** AIM OF THE TASK **
Counting only lines that contain "with", how many are there in the records below? Give the figure alone.

_ _ _ _ _

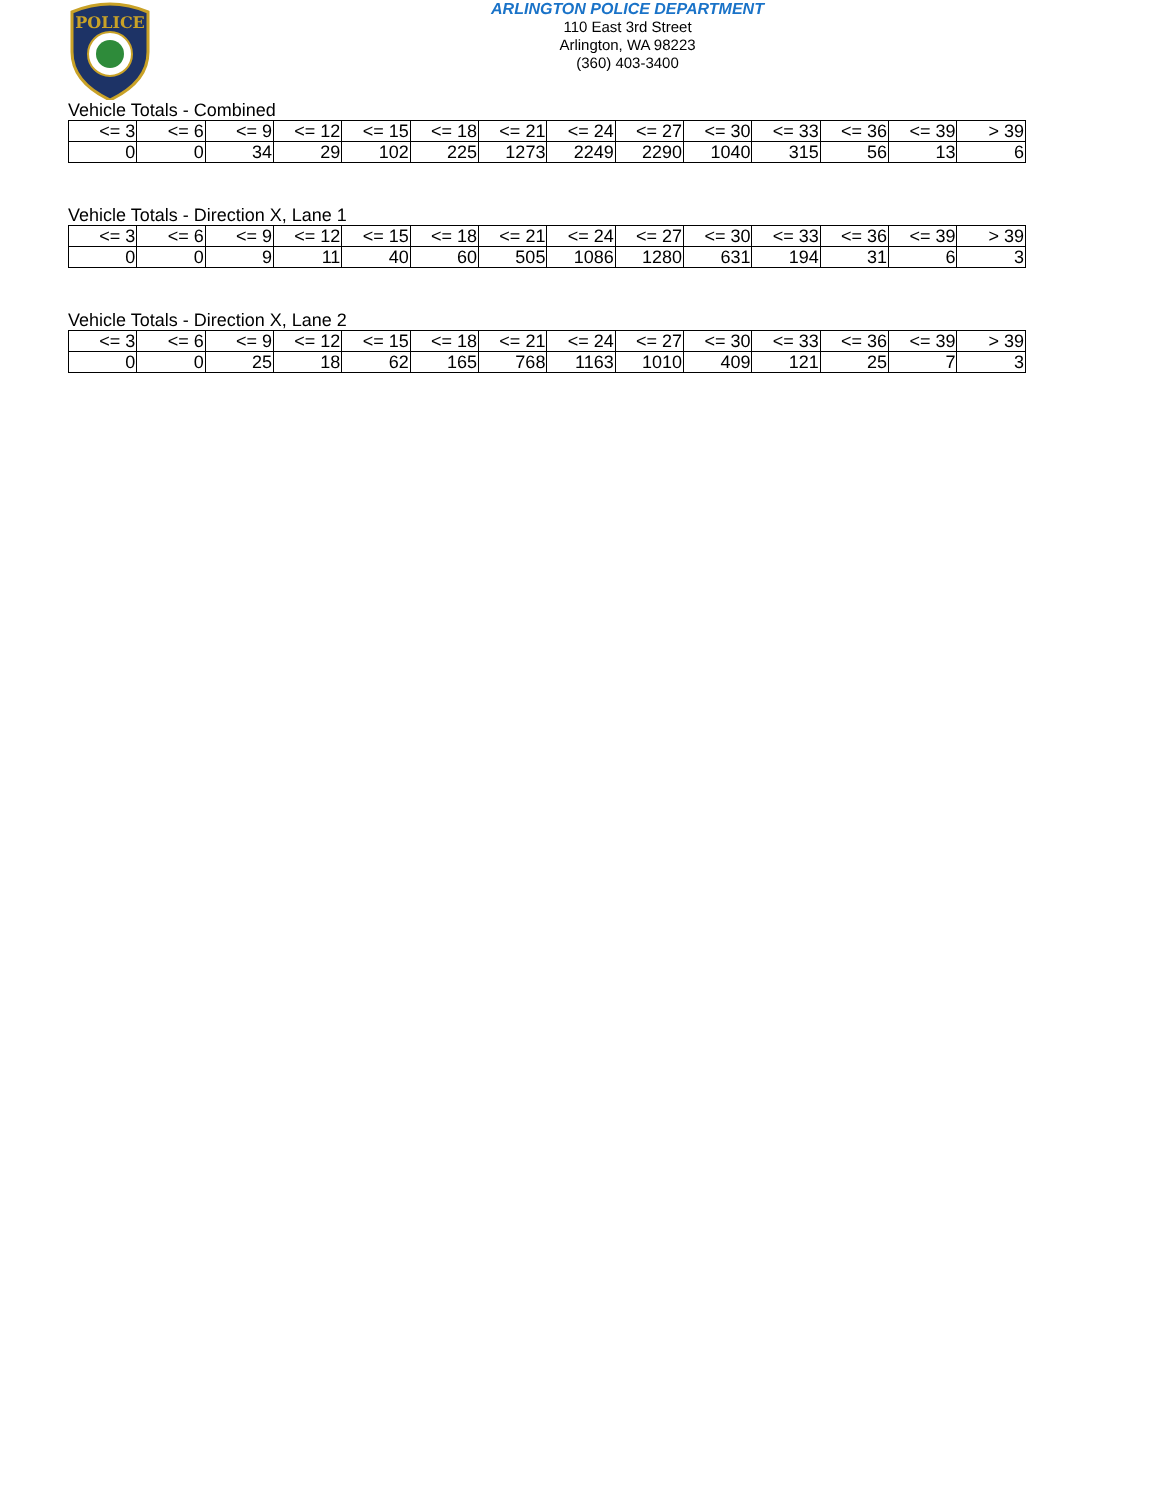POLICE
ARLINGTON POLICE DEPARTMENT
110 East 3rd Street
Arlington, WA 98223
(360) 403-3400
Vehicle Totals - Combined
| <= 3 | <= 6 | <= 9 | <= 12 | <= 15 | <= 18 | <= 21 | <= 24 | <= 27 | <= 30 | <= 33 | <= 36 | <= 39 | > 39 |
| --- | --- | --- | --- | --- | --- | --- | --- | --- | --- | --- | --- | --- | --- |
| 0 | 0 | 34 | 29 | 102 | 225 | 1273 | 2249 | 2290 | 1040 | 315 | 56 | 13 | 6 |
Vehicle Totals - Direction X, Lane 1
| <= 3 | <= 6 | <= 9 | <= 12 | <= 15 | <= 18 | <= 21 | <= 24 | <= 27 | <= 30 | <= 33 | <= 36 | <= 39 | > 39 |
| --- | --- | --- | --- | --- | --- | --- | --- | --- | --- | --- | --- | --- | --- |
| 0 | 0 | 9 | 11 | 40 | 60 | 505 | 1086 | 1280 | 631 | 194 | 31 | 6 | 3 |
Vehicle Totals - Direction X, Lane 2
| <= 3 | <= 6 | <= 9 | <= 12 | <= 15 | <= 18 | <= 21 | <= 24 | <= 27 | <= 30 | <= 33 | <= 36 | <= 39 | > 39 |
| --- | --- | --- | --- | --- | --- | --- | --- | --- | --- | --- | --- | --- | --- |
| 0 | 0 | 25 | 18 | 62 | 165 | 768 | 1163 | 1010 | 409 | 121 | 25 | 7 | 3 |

_ _ _ _ _

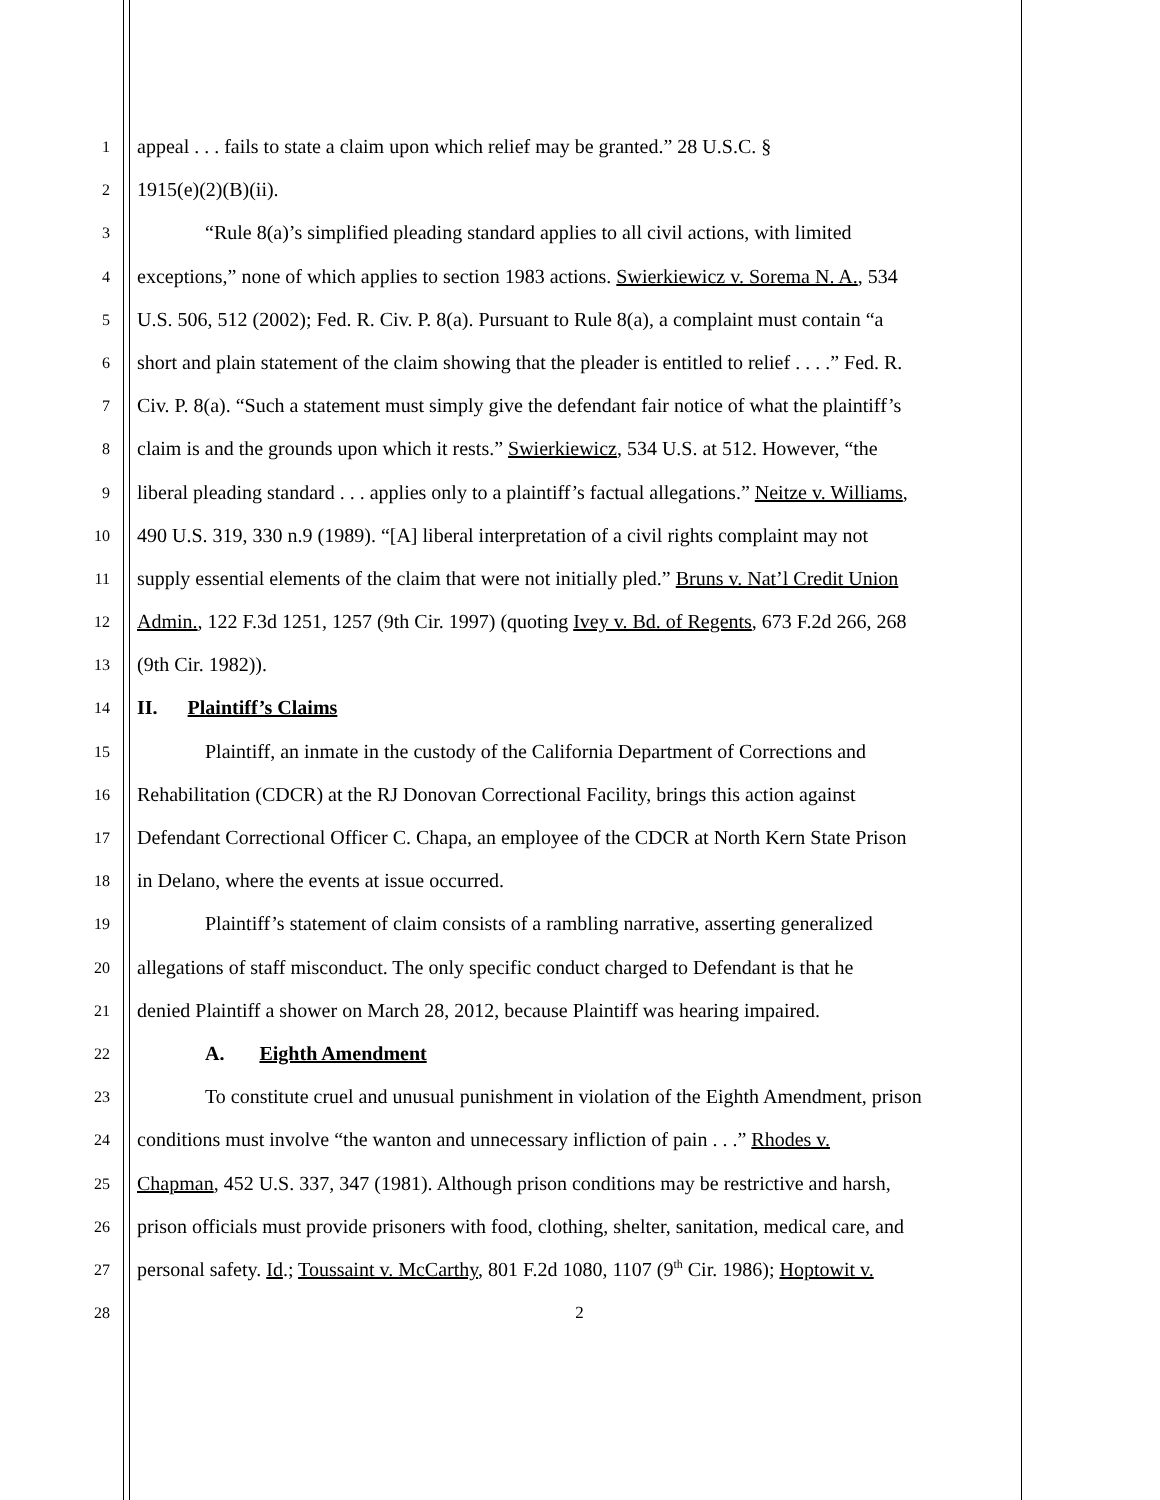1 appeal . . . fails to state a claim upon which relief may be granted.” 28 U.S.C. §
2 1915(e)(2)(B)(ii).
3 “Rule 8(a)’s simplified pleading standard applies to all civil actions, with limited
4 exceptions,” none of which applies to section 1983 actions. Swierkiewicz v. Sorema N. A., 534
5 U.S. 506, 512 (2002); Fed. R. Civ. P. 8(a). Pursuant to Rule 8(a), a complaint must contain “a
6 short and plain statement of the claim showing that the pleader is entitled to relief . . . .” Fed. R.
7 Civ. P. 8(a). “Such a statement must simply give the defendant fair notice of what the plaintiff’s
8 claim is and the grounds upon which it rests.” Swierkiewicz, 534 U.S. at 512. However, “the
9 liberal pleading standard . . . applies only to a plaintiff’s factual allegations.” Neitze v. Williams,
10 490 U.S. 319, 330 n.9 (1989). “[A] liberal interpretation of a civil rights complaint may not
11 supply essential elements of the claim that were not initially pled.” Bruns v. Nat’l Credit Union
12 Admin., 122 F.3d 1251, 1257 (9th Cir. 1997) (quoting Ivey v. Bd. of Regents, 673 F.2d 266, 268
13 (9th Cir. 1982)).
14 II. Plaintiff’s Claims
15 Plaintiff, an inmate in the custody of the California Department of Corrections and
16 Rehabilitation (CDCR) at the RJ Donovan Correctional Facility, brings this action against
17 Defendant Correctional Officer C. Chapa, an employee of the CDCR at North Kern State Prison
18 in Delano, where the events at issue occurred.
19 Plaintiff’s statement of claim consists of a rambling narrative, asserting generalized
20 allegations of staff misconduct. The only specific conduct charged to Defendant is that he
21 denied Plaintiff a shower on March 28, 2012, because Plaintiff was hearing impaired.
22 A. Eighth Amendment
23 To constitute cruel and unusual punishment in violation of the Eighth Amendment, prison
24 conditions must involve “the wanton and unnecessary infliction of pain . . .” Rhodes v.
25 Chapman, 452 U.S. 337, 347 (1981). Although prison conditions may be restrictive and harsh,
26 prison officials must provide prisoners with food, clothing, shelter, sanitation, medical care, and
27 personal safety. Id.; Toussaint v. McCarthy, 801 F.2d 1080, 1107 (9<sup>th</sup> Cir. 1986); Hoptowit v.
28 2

_ _ _ _ _

** ANSWER **
2